The land of Robin Hood
The guide inside the Nottingham Castle, displaying regret and a yellow set of teeth, told me that if I wanted to see a castle, I had come to the wrong place and, indeed, the wrong county, writes Rohit Mahajan.india Updated: Aug 04, 2007 06:26 IST
The guide inside the Nottingham Castle, displaying regret and a yellow set of teeth, told me that if I wanted to see a castle, I had come to the wrong place and, indeed, the wrong county.
I did not need to be told that — I had sort of guessed it the moment I stepped into the alleged castle, which I thought once housed the villainous Sheriff of Nottingham, adversary and nemesis to Robin Hood in ballads and tales from medieval times.

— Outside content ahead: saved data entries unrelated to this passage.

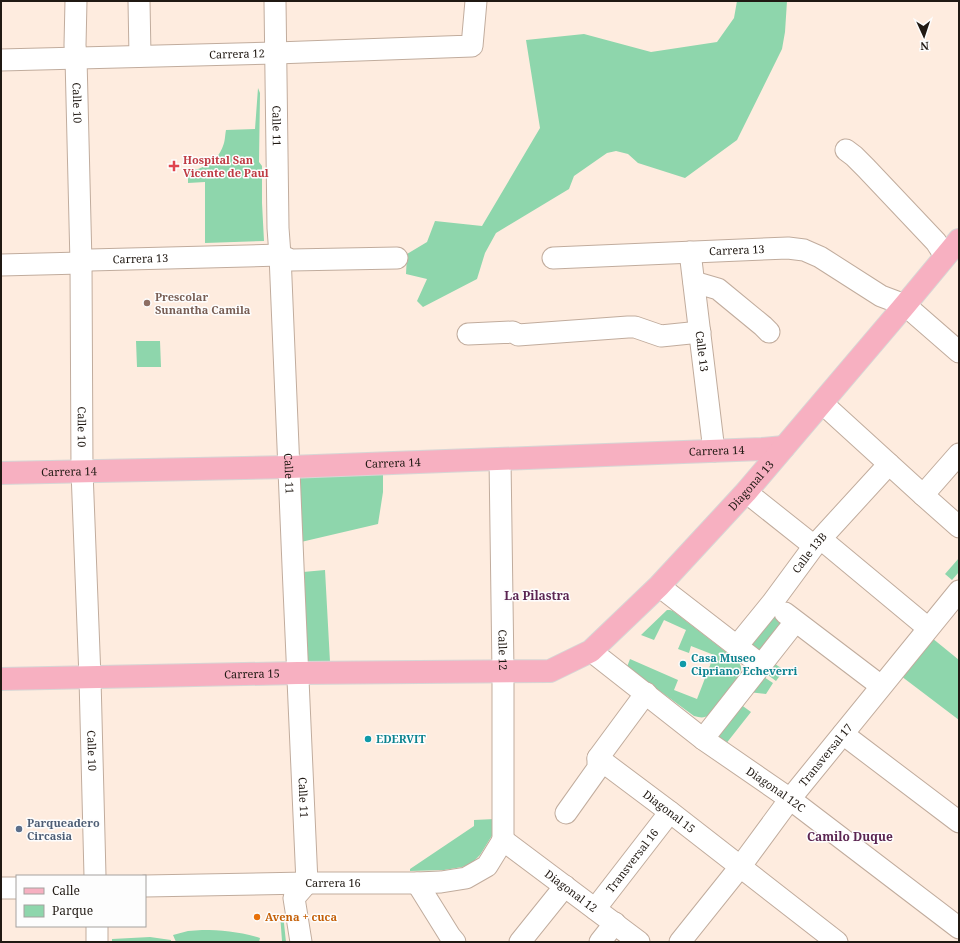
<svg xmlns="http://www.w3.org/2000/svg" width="960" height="943" viewBox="0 0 960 943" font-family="'Noto Serif',serif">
<rect width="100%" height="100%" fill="#feecdf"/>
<path fill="#8ed6ac" d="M737 1H787L785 32 782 49 737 140 685 178 638 163 628 154 616 151 607 153 574 176 569 189 496 233 485 253 477 279 423 307 417 301 427 279 406 274 407 254 427 242 435 221 482 226 540 128 526 40 584 34 651 52 717 42 734 18Z
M258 88 260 93 259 162 262 166V203L264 241 205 243V182L188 183V172C203 168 217 163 223 146 225 142 225 135 226 130L255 129Z
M136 341H160L161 367H137Z
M383 471V492L378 524 301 542 297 475Z
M959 558V572L952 580 945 574Z
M325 570 330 662H308L303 572Z
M667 610H670L673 611 739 662 741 667V674L710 715C704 718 701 718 694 716L627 667 630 659 678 680 674 690 697 699 714 655 691 646 689 653 678 649 686 630 664 620 654 640 641 635Z
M771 613 785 621 762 655 747 649Z
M932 638 959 660V720L901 676Z
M772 662 784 670 776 681 764 672Z
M761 675 773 683 766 694 748 692Z
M740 704 751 712 725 745 716 735Z
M495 819 493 834 480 855 472 863 462 867 444 870 410 871V869L474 826V820Z
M280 914H283L286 942H276L282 941Z
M202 930C222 930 241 932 260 938L259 942H176L173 935 188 931Z
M150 937 171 940V942H112V939Z"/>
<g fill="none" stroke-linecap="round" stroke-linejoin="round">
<g stroke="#c1ac9d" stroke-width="23">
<g id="minor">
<path id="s1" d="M76 1 75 45 76 58 81 263 82 471 90 678 95 876"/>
<path d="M139 1 140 56"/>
<path id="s2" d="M275 1 278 228 280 255C288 464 298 674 307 883L294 898 301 942"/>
<path id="s3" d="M1 60 276 53 472 46 476 1"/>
<path d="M846 150 854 156 866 168 936 242 945 256"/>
<path id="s4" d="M690 252 714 451"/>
<path id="s5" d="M553 258 788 248 804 250 820 257 881 296 905 305 959 352"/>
<path id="s6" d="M1 265 81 263 90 260 280 255 291 260 397 258"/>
<path d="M694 282 718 289 763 326 769 332"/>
<path d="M468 334 513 332 518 335 628 327H635L661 336 700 332"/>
<path d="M822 403 923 495 959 527"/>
<path id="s7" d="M500 459 503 671V840"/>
<path d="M746 492 814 546"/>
<path d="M923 495 959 454"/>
<path d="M821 539 928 628"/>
<path d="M659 586 761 665"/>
<path d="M785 613 881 686"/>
<path id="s8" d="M737 646 772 603 814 546 889 464"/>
<path id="s9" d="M591 651 703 739 790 799 959 928"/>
<path d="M843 734 959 822"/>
<path d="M703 739 795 622"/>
<path id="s10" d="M598 758 670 812 837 942"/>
<path d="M566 813 598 768V758L646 693"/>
<path id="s11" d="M503 840 639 942"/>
<path d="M417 883 450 936 455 942"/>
<path id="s12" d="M145 886 307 883H417L441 882 466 878 487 866 503 840"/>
<path d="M1 888H17"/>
<path id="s13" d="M595 909 670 812"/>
<path d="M97 926V942"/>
<path d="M520 942 565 886"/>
<path d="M600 942 615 923"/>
<path id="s14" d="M680 942 740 867 790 799 959 591"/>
</g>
</g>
<g stroke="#d7d6d5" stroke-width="24">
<g id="major">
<path id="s15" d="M1 473 289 467 762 449 784 447"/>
<path id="s16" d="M1 679 298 673 550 671 591 651 659 586 746 492 905 305 959 240"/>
</g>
</g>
<use href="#minor" stroke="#fff" stroke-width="21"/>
<use href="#major" stroke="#f7b0c1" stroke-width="22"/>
</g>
<path fill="#e0444e" stroke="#fdfdfd" stroke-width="1.5" d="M172 160h4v4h4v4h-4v4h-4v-4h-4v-4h4z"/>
<circle fill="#8d6e63" stroke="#fdfdfd" stroke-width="1.5" cx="147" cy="303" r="4"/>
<g fill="#0f9aa8" stroke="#fdfdfd" stroke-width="1.5">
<circle cx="683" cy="664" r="4"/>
<circle cx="368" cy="739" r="4"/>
</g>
<circle fill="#5c6f8a" stroke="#fdfdfd" stroke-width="1.5" cx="19" cy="829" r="4"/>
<circle fill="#e8710a" stroke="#fdfdfd" stroke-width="1.5" cx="257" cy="917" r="4"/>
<g text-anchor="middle" stroke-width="3" stroke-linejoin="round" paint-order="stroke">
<g font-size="11" fill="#201913" stroke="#fdfdfd">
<text dy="4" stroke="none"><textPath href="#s3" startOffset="236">Carrera 12</textPath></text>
<text dy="4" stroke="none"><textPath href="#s1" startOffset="102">Calle 10</textPath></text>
<text dy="4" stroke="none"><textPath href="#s2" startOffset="125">Calle 11</textPath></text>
<text dy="4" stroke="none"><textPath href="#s5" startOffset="184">Carrera 13</textPath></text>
<text dy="4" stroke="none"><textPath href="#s6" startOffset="140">Carrera 13</textPath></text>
<text dy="4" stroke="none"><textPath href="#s4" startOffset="100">Calle 13</textPath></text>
<text dy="4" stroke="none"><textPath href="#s1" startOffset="426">Calle 10</textPath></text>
<text dy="4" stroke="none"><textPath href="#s15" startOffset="716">Carrera 14</textPath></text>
<text dy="4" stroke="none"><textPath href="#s15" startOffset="392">Carrera 14</textPath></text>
<text dy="4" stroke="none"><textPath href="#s15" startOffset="68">Carrera 14</textPath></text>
<text dy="4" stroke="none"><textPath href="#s2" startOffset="473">Calle 11</textPath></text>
<text dy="4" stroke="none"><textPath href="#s16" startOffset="825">Diagonal 13</textPath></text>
<text dy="4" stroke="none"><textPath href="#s8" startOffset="118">Calle 13B</textPath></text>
<text dy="4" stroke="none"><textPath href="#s7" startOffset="191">Calle 12</textPath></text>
<text dy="4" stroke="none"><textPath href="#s16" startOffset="251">Carrera 15</textPath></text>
<text dy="4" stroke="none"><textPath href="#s1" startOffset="750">Calle 10</textPath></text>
<text dy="4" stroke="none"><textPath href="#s14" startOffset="237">Transversal 17</textPath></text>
<text dy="4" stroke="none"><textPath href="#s9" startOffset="231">Diagonal 12C</textPath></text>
<text dy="4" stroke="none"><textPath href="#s2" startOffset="797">Calle 11</textPath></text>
<text dy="4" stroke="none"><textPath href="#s10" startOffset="89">Diagonal 15</textPath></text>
<text dy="4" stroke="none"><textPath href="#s13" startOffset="61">Transversal 16</textPath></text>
<text dy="4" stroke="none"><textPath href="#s12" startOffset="188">Carrera 16</textPath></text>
<text dy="4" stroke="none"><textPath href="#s11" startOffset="85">Diagonal 12</textPath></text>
</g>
<g font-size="11" font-weight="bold" fill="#be3a42" stroke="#fdfdfd" text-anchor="start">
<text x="183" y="164">Hospital San<tspan x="183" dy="13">Vicente de Paul</tspan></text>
</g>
<g font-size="11" font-weight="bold" fill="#785e54" stroke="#fdfdfd" text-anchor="start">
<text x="155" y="301">Prescolar<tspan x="155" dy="13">Sunantha Camila</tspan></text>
</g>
<g font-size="11" font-weight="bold" fill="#0d838f" stroke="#fdfdfd" text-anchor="start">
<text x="691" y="662">Casa Museo<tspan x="691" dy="13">Cipriano Echeverri</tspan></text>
<text x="376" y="743">EDERVIT</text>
</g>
<g font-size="11" font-weight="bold" fill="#4e5e75" stroke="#fdfdfd" text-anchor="start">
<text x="27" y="827">Parqueadero<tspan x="27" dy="13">Circasia</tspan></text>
</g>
<g font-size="11" font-weight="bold" fill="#c56008" stroke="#fdfdfd" text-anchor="start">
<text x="265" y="921">Avena + cuca</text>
</g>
<g font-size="12" font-weight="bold" fill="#5b2552" stroke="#fdfdfd">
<text x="537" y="600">La Pilastra</text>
<text x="850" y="841">Camilo Duque</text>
</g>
</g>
<rect width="960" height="943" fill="none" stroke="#201913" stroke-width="4"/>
<rect x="16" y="875" width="130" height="52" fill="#fdfdfd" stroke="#a5a29f"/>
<rect x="24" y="888" width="20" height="6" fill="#f7b0c1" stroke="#a5a29f"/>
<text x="52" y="895" font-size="12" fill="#201913">Calle</text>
<rect x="24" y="905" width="20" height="12" fill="#8ed6ac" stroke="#a5a29f"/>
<text x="52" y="915" font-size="12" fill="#201913">Parque</text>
<g transform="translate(924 36) rotate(177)" stroke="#fdfdfd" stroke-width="3" paint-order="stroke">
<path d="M0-3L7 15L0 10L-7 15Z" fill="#201913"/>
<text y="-6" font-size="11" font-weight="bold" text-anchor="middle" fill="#201913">N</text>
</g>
</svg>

Right under the castle is a bronze statue of Robin Hood, his bow arched, his sinews taut as he shoots down an invisible antagonist. On the walls are depicted other martial — and marital — scenes from the life the man who robbed the rich to feed the poor, including one showing King Richard the Lionheart joining the hands of Robin Hood and his beloved, Maid Marian.
A nasty surprise
Though the garden leading to the castle was beautiful, we were clearly being led through the garden path and we realised some nasty surprises awaited inside. Beyond the doors, the setting was ultra-modern — the very first thing that greets you is the museum shop, with cases full of sham Robin Hood memorabilia.
It seems that my Robin Hood experience was going to be as ersatz as the mythical hero himself.
The castle is not really a castle — it's a Ducal Mansion, whatever that might be. A castle did exist on these grounds in medieval times, on the foundations of which the present mansion was built between 1674 and 1679. It was burnt down in 1831 by slum-dwellers who were the necessary but detested cogs of the industrial revolution, but was restored and reopened in 1878.
It seems there have been suggestions to knock it down and replace it with something akin to the original — and with good reason. Carpeted and fitted with automatic doors, it’s a travesty of a castle, to put it mildly — it’s more like a children’s museum.
What was worse, the tour into the entrails of the castle, caves and tunnels under it, where one was gleefully promised “gruesome tales about Roger Mortimer and King David of Scotland”, was cancelled.
The injustice of it all can cause you to be put off Robin Hood completely. All this fuss over a man who probably never was, in whose name the city of Nottingham runs a hundred business and sells a million products.
With these thoughts, one is apt to be struck by the masochistic impulse to walk over to the City Centre, take out a calculator and spend a few hours at Pound World or 99 Pence store, comparing prices across continents and marvelling at how objects made in India cost lesser here.
Bravely resisting that urge, however, I venture into the city, stopping briefly at the quaint little Lace House in which an elderly lady sat making laces.
The little building is of interest because it was built in the 14th century — it stood at another site and was moved to the present location, close to the castle, in 1970. Lace, incidentally, was Nottingham’s speciality along with coal — there still exists a Lace Market here.
We chatted a bit, a common ground was found — the lawlessness among adolescents and the death of reading — and we lamented what the young were coming to.
In the City Centre, seeking the ingress to the famous underground caves, I went around in circles before discovering that they are accessible through a shopping mall! In fact, though Robin Hood pulls in more tourists, Nottingham would do well to market its caves.
The City Centre area was once known Tiggua Cobaucc — Place of Caves. The first reference to the caves appeared around 900AD, and people actually lived in them till 1845, until it was outlawed to rent them out.
Pulse of the city
The Old Market Square before the Nottingham Council House is obviously the pulse centre of the city — it’s the venue for assignations, the place to shop, to soak in the sun, to eat and drink and make merry. On warm days, the very young and the adolescents cavort in the running waters of a small pond before it, trams and buses whirring by, the Council House bell speaking time every 15 minutes.
On an impulse, I got on a tram headed for Phoenix Park — it was packed with people returning from office, many with bottles of liquor or groceries in hand, most of them getting off at a car park from where they would drive homeward. Cut down to the essentials, life is not much different across continents — work, food, drink, home...
We pass a locality inhabited by Asians — one house declares that its inhabitants have had enough of the noise and the vibrations trams create.
Seeing a new place alone is not ideal, a man from Barbados who had photographed me before the Council House had advised me; still, the shop advertising Malika Brides, above Ali the meat seller, was not enticing.
Drink and food were, though. The Hard Rock Café supplies beverages that are extremely potable, though as the name suggests, the music can get to you.
So you forage for food — that’s an easy choice today. The Indian cricket team, celebrating its win over England, had had their fill at the Laguna Tandoori. What’s good for Zaheer Khan is good enough for me!
Missed the forest
The one regret was not visiting Sherwood Forest — the animus towards all things Robin Hood, engendered by the sham at the Castle, had made me choose to not travel an hour to see what people said was nothing more than woods.